As the Occupy London Stock Exchange (OccupyLSX) occupation prepares to present its case at the High Court today, members of Occupy London alongside a group of military veterans – Occupy Veterans – have liberated a disused court house in London’s East End. The opening of Occupy London’s fourth occupation, will see the movement conducting “trials of the one per cent” in an abandoned magistrate’s court building which has lain empty since 1996, despite its prime location and grade II listing. [1]

The occupation of the Old Street Magistrate’s Court (335-337 Old Street, London Borough of Hackney), now renamed Occupy Justice, took place early on Tuesday morning. It was opened by Occupy London supporters and Occupy Veterans coming together led by the Occupy London’s ‘Tank of Ideas’, the movement’s armoured peace vehicle.

The new residents, who include members of Occupy Veterans – a group of former and active-duty servicemen and women drawn from the 99 per cent – have pledged to maintain a residence at the courthouse, to take good care of the building and to provide daytime use of the facilities for Occupy London to put the one per cent on trial. The residents have already spoken with the various stakeholders of the building and are looking to develop an open dialogue.

This fourth occupation joins the existing OccupyLSX camp by St Paul’s Cathedral, the Finsbury Square occupation and the Bank of Ideas, the abandoned multi million pound office complex of UBS on Sun Street, which Occupy London liberated in an act of ‘public reposession’ – now a thriving arts and community centre.

The one per cent on trial at Occupy Justice

Working with solicitors to construct cases based on English law, Occupy Justice will provide a much needed space to bring a sense of accountability to those whose actions have been in contravention of the public interest. These will not be show trials, but public airings of wrongdoing perpetuated by those in positions of authority. Occupy London will work hard to present solid legal arguments for scrutiny in the court of public opinion.
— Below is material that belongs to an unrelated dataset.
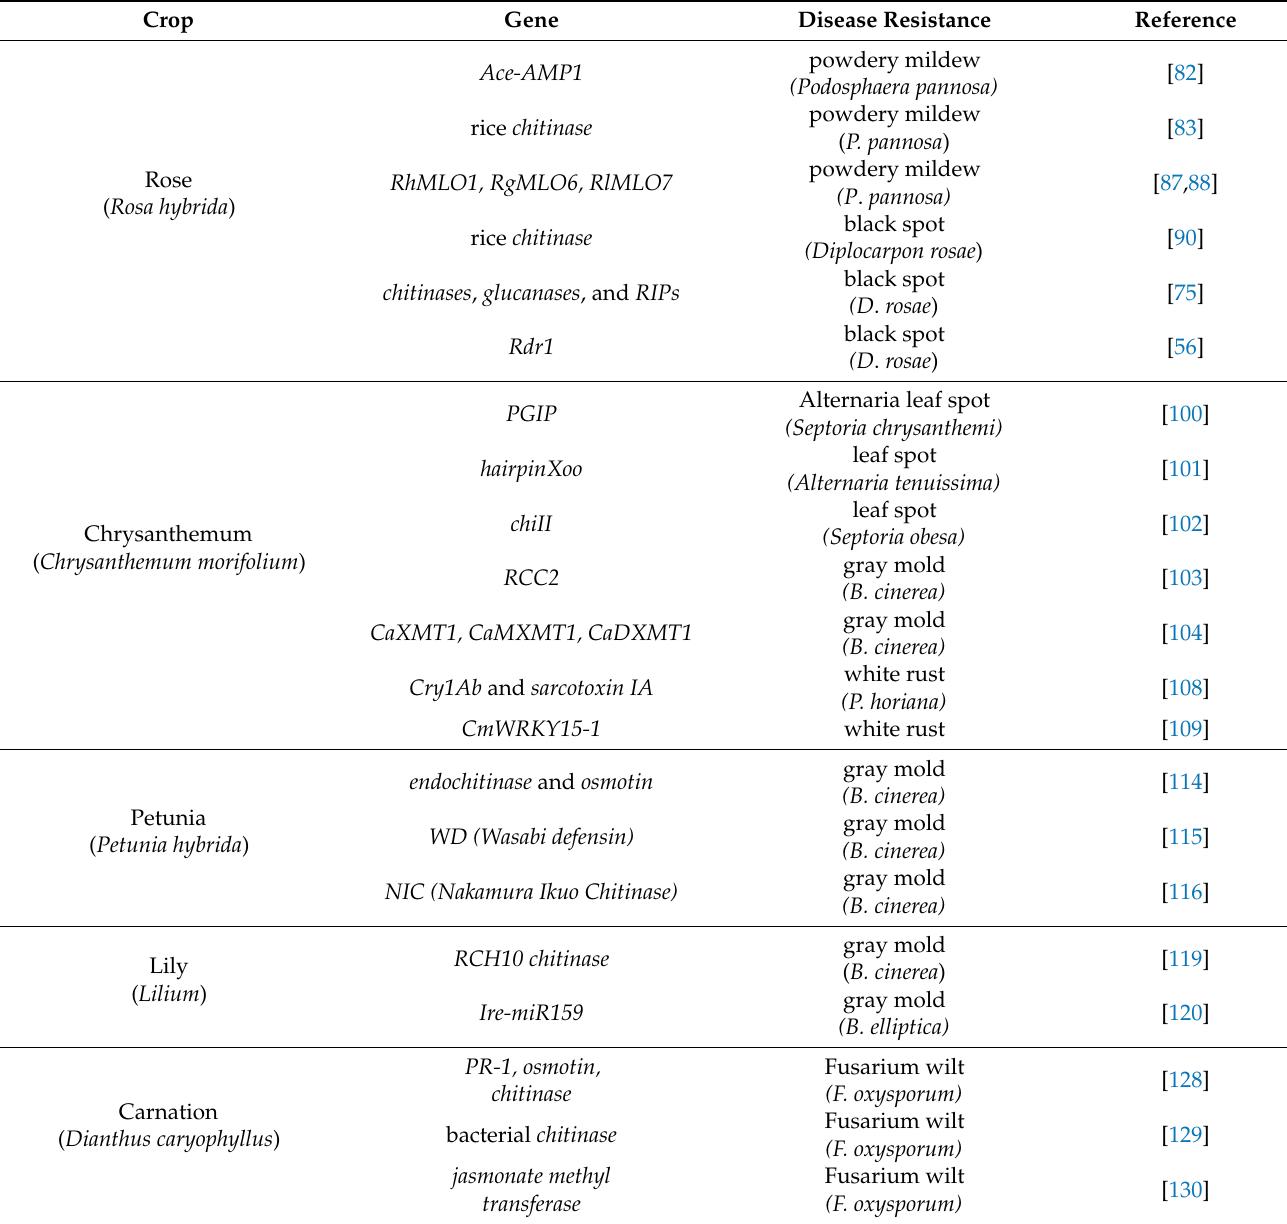
Table 2. Recent advances in the genetic engineering of various ornamental crops for fungal disease resistance.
Initial cases will be announced shortly against those who have tanked the global economy, slashed Britain’s social services, stripped people of their civil rights and repeatedly lied the nation into war. It is expected that most cases will be heard in absentia.

Adam Fitzmaurice, Occupy London supporter and new resident of Occupy Justice said that the intention is to put the building back into public service, to satisfy a need for justice that the relevant authorites have so far been unable to meet: “The government has been unable – or more likely, unwilling – to bring those responsible for the worst economic disaster since the 1930s to justice, so the people have to assume those roles.”

“The way UBS owned Sun Street Properties has behaved towards the Bank of Ideas, with blatant disregard for fair procedure, shows how many of the most powerful financial institutions behave as if they were above the law. Occupy Justice are going to redress that balance. Unlike UBS, we’ll afford our defendants due process, but we do intend to hold people to account.”

Joe Glenton, a member of Occupy Veterans and former Lance Corporal who served with the Royal Logistics corps in Afghanistan explained: “Many people join the military to see justice spread throughout the world, but the reality doesn’t always match up to the promise. In theUK, the courts are meant to serve the people, but here too it feels like the courts are never allowed to hear charges against the one per cent. That’s why Occupy Veterans has come together to march in solidarity with Occupy London, and the wider global Occupy movement, in the aim of achieving justice, as well as a more just society, for all.”